Related: 28 tech tools for small businesses
- Declutter daily: An organized work area will help increase productivity, according to Entrepreneur.com, which recommends investing in containers for excess paper, writing utensils and other items to reduce mess-related stress. Regularly remove coffee cups and other trinkets that are taking up valuable space — and avoid letting anyone else you live with use the area as storage, which can add visual distractions, according to Inc.com.
- Save energy: The U.S. Department of Energy advises turning office equipment off when it’s not in use, plugging your laptop into a power strip that can be turned off so it’s not drawing power continuously, and putting your computer to sleep — or turning it off — when you’re not using it, instead of letting it go into screen saver mode. Unplugging electronic items like your computer and TV alone can save you $100 a year, according to Energy Star.

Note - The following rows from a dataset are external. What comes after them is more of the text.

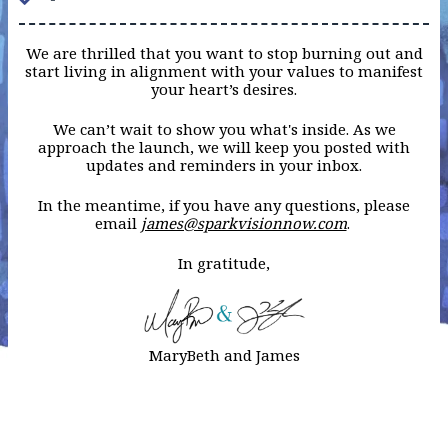
We are thrilled that you want to stop burning out and
start living in alignment with your values to manifest
your heart’s desires.
We can’t wait to show you what's inside. As we
approach the launch, we will keep you posted with
updates and reminders in your inbox.
In the meantime, if you have any questions, please
email
james@sparkvisionnow.com
.
In gratitude,
MaryBeth and James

Related: You can save by going green
- Give less to Uncle Sam: You can determine how much you can deduct for your small business home office in two ways: either divide the square footage of your office space by the square footage of your entire home to get a percentage, or use the IRS’ simplified method, multiplying a prescribed rate — currently $5 per square foot — by the approved square footage use (300 or less square feet). Get more help calculating your office space from these six home office deduction tips from the IRS.